Project 3
Detecting epileptic seizures from EEG recordings
Neurologists and epileptologists spend a significant amount of their time sifting through EEG recordings that span anywhere between 1 to 9 hours of raw data, by manually inspecting the data in 10 second increments, looking for markers of a malfunctioning brain. These markers, however, are often small, transient changes in a complex and chaotic signal.
I’m interested in developing a method to automatically flag neural events (such as seizures, eye-blinks or sleep) from EEG data. My approach is focussed on overcoming the complex, non-stationary nature of the EEG signal, which poses a difficult challenge for everything from LDA to deep learning.

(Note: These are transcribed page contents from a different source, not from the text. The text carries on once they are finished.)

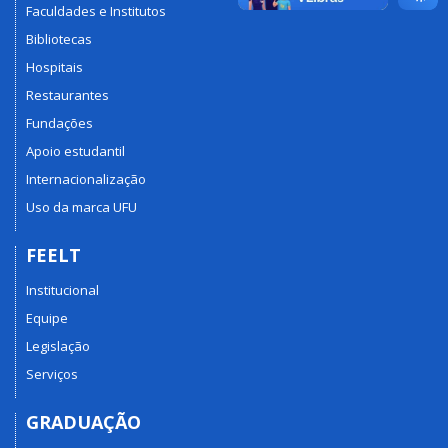
Faculdades e Institutos
Bibliotecas
Hospitais
Restaurantes
Fundações
Apoio estudantil
Internacionalização
Uso da marca UFU
FEELT
Institucional
Equipe
Legislação
Serviços
GRADUAÇÃO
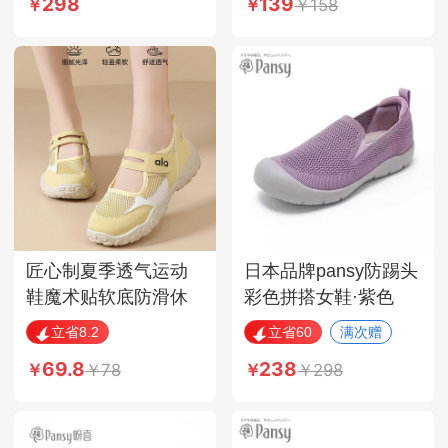
298
139
158
匠心制夏季透气运动
日本品牌pansy防踢头
鞋魔术贴软底防滑休
彩色拼搭女鞋·紫色
闲凉鞋·TXY-WLA8188
立省8.2
立省60
满次赠
米黄色
69.8
238
78
298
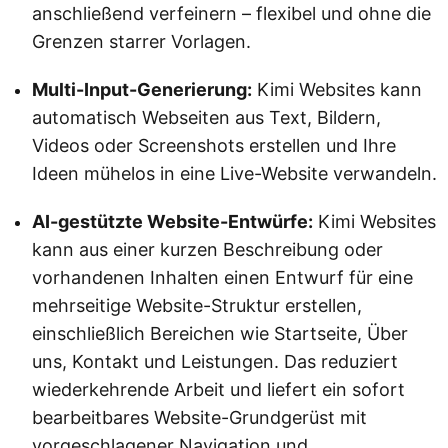
anschließend verfeinern – flexibel und ohne die
Grenzen starrer Vorlagen.
Multi-Input-Generierung:
Kimi Websites kann
automatisch Webseiten aus Text, Bildern,
Videos oder Screenshots erstellen und Ihre
Ideen mühelos in eine Live-Website verwandeln.
AI-gestützte Website-Entwürfe:
Kimi Websites
kann aus einer kurzen Beschreibung oder
vorhandenen Inhalten einen Entwurf für eine
mehrseitige Website-Struktur erstellen,
einschließlich Bereichen wie Startseite, Über
uns, Kontakt und Leistungen. Das reduziert
wiederkehrende Arbeit und liefert ein sofort
bearbeitbares Website-Grundgerüst mit
vorgeschlagener Navigation und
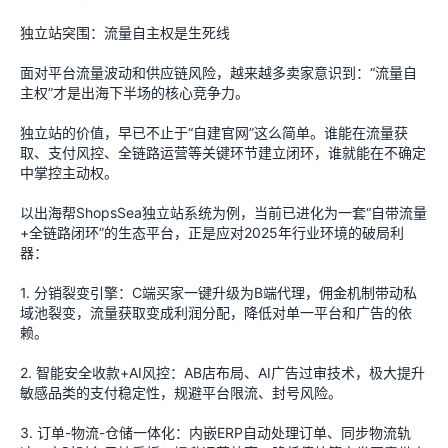
独立站突围：流量自主权是生死线
面对平台流量波动和供应链风险，越来越多卖家意识到：“流量自
主权”才是出海下半场的核心竞争力。
独立站的价值，早已不止于“自建官网”这么简单。谁能在流量获
取、支付风控、全链路运营等关键环节建立闭环，谁就能在不确定
中掌控主动权。
以出海帮ShopsSea独立站系统为例，当前已进化为一套“自带流量
+全链路闭环”的生态平台，正是应对2025年行业环境的破局利
器：
1. 分销裂变引擎：C端买家一键升级为B端代理，佣金机制带动私
域池裂变，流量获取变成利润分配，降低对单一平台和广告的依
赖。
2. 智能安全收款+AI风控：AB店布局、AI广告过审技术，极大提升
敏感品类的支付稳定性，规避平台限流、封号风险。
3. 订单-物流-仓储一体化：内嵌ERP自动处理订单、同步物流轨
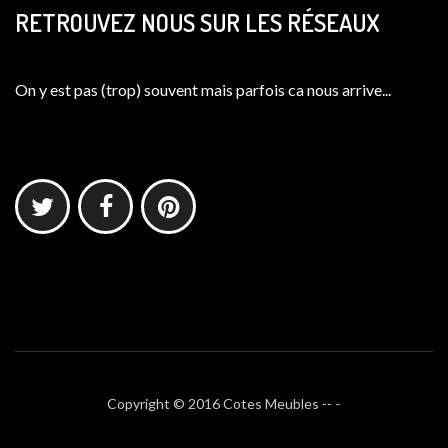
RETROUVEZ NOUS SUR LES RÉSEAUX
On y est pas (trop) souvent mais parfois ca nous arrive...
-
Copyright © 2016 Cotes Meubles --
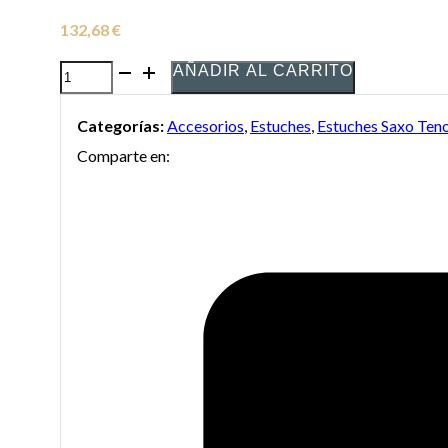
132,68
€
AÑADIR AL CARRITO
Estuche
para
Categorías:
Accesorios
,
Estuches
,
Estuches Saxo Ten
Saxo
Comparte en:
Tenor
ORTOLA
9903
BGD
NEGRO
cantidad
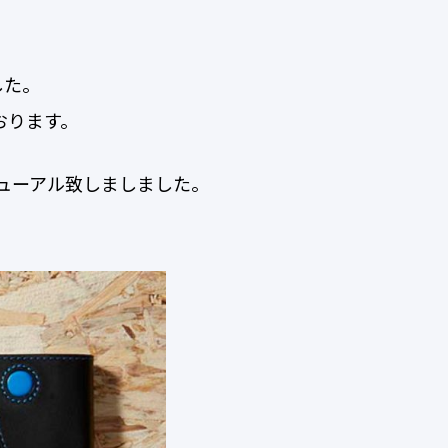
した。
おります。
ニューアル致しましました。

Specifically, I’m interested in feature mining and feature engineering, to enable a drastic reduction in the size of the feature space of the model. I’ve implemented a technique that I’ve termed ‘spectral contrasting’, that significantly reduces the feature space of the input dataset by attempting to overcome the non-stationarity in the data. This enables us to classify seizure events at a much better accuracy than by using the original timeseries data alone!

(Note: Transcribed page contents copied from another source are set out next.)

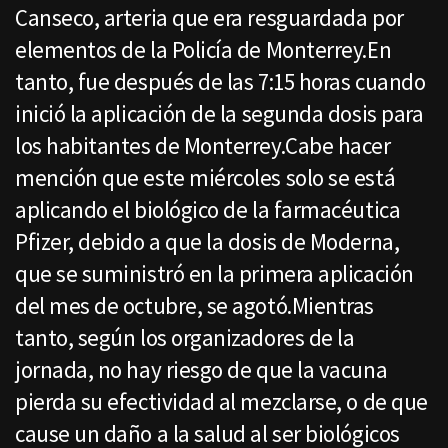
Canseco, arteria que era resguardada por
elementos de la Policía de Monterrey.En
tanto, fue después de las 7:15 horas cuando
inició la aplicación de la segunda dosis para
los habitantes de Monterrey.Cabe hacer
mención que este miércoles solo se está
aplicando el biológico de la farmacéutica
Pfizer, debido a que la dosis de Moderna,
que se suministró en la primera aplicación
del mes de octubre, se agotó.Mientras
tanto, según los organizadores de la
jornada, no hay riesgo de que la vacuna
pierda su efectividad al mezclarse, o de que
cause un daño a la salud al ser biológicos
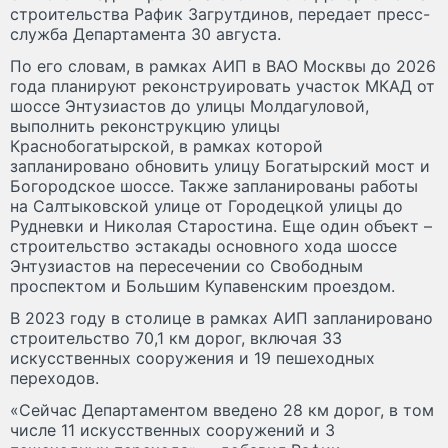
строительства Рафик Загрутдинов, передает пресс-
служба Департамента 30 августа.
По его словам, в рамках АИП в ВАО Москвы до 2026
года планируют реконструировать участок МКАД от
шоссе Энтузиастов до улицы Молдагуловой,
выполнить реконструкцию улицы
Краснобогатырской, в рамках которой
запланировано обновить улицу Богатырский мост и
Богородское шоссе. Также запланированы работы
на Салтыковской улице от Городецкой улицы до
Рудневки и Николая Старостина. Еще один объект –
строительство эстакады основного хода шоссе
Энтузиастов на пересечении со Свободным
проспектом и Большим Купавенским проездом.
В 2023 году в столице в рамках АИП запланировано
строительство 70,1 км дорог, включая 33
искусственных сооружения и 19 пешеходных
переходов.
«Сейчас Департаментом введено 28 км дорог, в том
числе 11 искусственных сооружений и 3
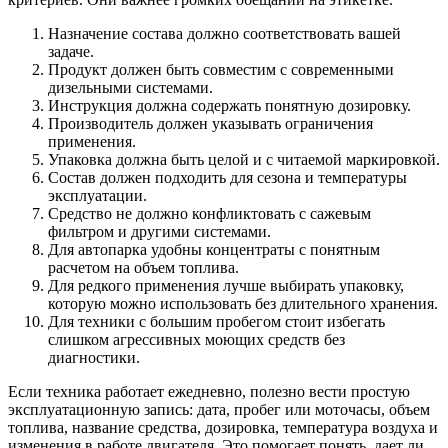
Назначение состава должно соответствовать вашей
задаче.
Продукт должен быть совместим с современными
дизельными системами.
Инструкция должна содержать понятную дозировку.
Производитель должен указывать ограничения
применения.
Упаковка должна быть целой и с читаемой маркировкой.
Состав должен подходить для сезона и температуры
эксплуатации.
Средство не должно конфликтовать с сажевым
фильтром и другими системами.
Для автопарка удобны концентраты с понятным
расчетом на объем топлива.
Для редкого применения лучше выбирать упаковку,
которую можно использовать без длительного хранения.
Для техники с большим пробегом стоит избегать
слишком агрессивных моющих средств без
диагностики.
Если техника работает ежедневно, полезно вести простую
эксплуатационную запись: дата, пробег или моточасы, объем
топлива, название средства, дозировка, температура воздуха и
изменения в работе двигателя. Это помогает понять, дает ли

A jupyter notebook documenting the method and the analysis is here. Spectral contrasting is already enabling subject-independent classification of seizures from single trials, something which is considered incredibly difficult on EEG data.
I’ve developed a python toolkit for implementing spectral contrasting. The code can found here.
The dataset used is a subset of the Temple University EEG Corpus dataset (a freely available dataset), which contains labelled time-series data for normal and seizure activity.